Item 5.07. |
Submission of Matters to a Vote of Security Holders. |
As previously disclosed in the Current Report on Form 8-K filed with the U.S. Securities and Exchange Commission (the “SEC”) on August 1, 2023 by Atlas Energy Solutions Inc. (the “Company” or “Atlas”), the Company previously entered into a Master Reorganization Agreement, dated as of July 31, 2023 (the “MRA”), with Atlas Sand Operating, LLC, a Delaware limited liability company and a direct, majority owned subsidiary of the Company (“Opco”), New Atlas HoldCo Inc., a Delaware corporation and a direct, wholly owned subsidiary of the Company (“New Atlas”), AESI Merger Sub Inc., a Delaware corporation and a direct, wholly owned subsidiary of New Atlas (“PubCo Merger Sub”), Atlas Operating Merger Sub, LLC, a Delaware limited liability company and a direct, wholly owned subsidiary of New Atlas (“Opco Merger Sub”), and Atlas Sand Holdings, LLC, a Delaware limited liability company (“Holdings”), pursuant to which the Company will reorganize under a new public holding company (the “Reorganization”). The Reorganization will allow the Company, among other things, to eliminate its “Up-C” structure and to transition to a single class of common stock held by all stockholders, as opposed to the two classes of common stock of the Company that are currently authorized, issued and outstanding: the Class A Common Stock, par value $0.01 per share (such shares, the “Existing Class A Shares”), and the Class B Common Stock, par value $0.01 per share (such shares, the “Existing Class B Shares” and, together with the Existing Class A Shares, the “Existing Common Stock”).

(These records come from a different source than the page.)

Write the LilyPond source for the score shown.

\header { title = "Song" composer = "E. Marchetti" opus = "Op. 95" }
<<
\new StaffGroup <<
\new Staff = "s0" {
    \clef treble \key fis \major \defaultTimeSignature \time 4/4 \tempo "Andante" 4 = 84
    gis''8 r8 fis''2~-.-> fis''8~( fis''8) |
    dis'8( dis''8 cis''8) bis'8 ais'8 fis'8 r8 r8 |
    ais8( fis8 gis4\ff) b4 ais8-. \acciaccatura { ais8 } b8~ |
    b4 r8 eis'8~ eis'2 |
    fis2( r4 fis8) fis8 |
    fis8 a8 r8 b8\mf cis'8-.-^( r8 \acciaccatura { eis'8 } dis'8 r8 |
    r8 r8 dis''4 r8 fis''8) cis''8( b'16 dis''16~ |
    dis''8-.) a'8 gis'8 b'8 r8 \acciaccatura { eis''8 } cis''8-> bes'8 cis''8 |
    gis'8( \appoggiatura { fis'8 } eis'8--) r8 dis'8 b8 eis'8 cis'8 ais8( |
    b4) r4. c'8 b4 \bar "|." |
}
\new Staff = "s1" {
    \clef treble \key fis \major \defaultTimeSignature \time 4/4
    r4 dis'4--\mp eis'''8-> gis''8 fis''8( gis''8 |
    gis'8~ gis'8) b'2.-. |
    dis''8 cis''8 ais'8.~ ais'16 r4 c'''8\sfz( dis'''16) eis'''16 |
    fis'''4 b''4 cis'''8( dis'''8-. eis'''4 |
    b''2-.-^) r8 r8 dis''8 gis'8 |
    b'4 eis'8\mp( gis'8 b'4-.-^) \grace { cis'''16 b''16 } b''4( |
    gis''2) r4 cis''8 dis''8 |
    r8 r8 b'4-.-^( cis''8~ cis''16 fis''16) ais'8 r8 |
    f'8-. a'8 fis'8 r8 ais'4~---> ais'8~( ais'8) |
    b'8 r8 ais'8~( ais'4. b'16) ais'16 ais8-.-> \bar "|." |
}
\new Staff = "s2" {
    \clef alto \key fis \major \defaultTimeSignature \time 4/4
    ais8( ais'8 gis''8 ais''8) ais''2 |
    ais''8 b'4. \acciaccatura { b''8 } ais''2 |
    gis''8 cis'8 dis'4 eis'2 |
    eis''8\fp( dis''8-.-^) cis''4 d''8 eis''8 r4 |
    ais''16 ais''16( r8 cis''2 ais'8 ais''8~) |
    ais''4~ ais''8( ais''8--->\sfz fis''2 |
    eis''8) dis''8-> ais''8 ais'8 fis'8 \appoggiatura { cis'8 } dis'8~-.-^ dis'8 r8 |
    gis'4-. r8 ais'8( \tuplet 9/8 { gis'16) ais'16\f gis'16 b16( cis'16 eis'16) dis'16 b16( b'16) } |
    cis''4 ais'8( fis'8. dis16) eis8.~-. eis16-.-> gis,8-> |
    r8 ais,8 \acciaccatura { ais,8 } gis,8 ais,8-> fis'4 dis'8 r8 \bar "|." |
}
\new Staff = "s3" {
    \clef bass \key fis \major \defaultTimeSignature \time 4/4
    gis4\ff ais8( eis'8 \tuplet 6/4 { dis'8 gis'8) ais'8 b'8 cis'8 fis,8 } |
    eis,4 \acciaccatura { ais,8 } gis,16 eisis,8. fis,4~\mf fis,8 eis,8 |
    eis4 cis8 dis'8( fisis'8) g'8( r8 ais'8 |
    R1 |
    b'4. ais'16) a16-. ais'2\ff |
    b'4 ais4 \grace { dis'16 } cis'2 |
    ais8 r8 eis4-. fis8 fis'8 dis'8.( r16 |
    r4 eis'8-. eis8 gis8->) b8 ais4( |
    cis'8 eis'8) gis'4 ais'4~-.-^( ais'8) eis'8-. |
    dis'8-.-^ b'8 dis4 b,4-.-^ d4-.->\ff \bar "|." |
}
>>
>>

Holdings currently holds all of the Existing Class B Shares and all of the issued and outstanding membership interests in Opco, designated as “Common Units” (the “Opco Units”), not held by the Company. As used in this Current Report on Form 8-K, the term “Downstairs Holder(s)” refers to Holdings or, in the event that any of the Opco Units and corresponding Existing Class B Shares currently held by Holdings are distributed or otherwise transferred prior to the consummation of the Reorganization, the holders of such securities following such distribution or transfer.
Pursuant to the MRA, (a) PubCo Merger Sub will be merged with and into the Company (the “PubCo Merger”), as a result of which (i) each of the Existing Class A Shares then issued and outstanding will be exchanged for one share of common stock of New Atlas, par value $0.01 per share (the “New Atlas Common Stock”), (ii) all of the Existing Class B Shares then issued and outstanding will be surrendered by the Downstairs Holder(s) and cancelled for no consideration and (iii) the Company will survive the PubCo Merger (in such capacity, the “Surviving Corporation”) as a direct, wholly owned subsidiary of New Atlas; and (b) Opco Merger Sub will be merged with and into Opco (the “Opco Merger” and, together with the PubCo Merger, the “Mergers”), as a result of which (i) each of the Opco Units then issued, outstanding and held by the Downstairs Holder(s) will be exchanged for one share of New Atlas Common Stock and (ii) Opco will become a wholly owned subsidiary (partially direct and partially indirect through the Surviving Corporation (i.e. the Company)) of New Atlas. After completion of the Reorganization, New Atlas will replace the Company as the publicly held entity and, through its subsidiaries, will conduct all of the operations currently conducted by the Company, and the Company will remain the managing member of Opco.
The consummation of the Reorganization, including the Mergers, is subject to the satisfaction or waiver of certain specified conditions in the MRA, including, among other things, (i) the receipt of approval of the Reorganization by the holders of a majority of the voting power of the outstanding shares of Existing Common Stock entitled to vote thereon, (ii) the registration statement on Form S-4 filed by New Atlas in connection with the Mergers (the “Reorganization Registration Statement”) having been declared effective by the SEC under the Securities Act of 1933, as amended (the “Securities Act”), (iii) the shares of New Atlas Common Stock issuable in connection with the Mergers having been approved for listing on the New York Stock Exchange (the “NYSE”) and (iv) at least 20 calendar days having elapsed since the Company first mailed the information statement of the Company and prospectus of New Atlas that are each included in the Reorganization Registration Statement to the Company’s stockholders.
The foregoing description of the Reorganization, the MRA and the transactions contemplated thereby is a summary only, does not purport to be complete and is subject to, and qualified in its entirety by, the full text of the MRA, a copy of which was filed with the SEC on August 1, 2023 as Exhibit 2.1 to the Company’s Current Report on Form 8-K and is incorporated by reference into this Item 5.07.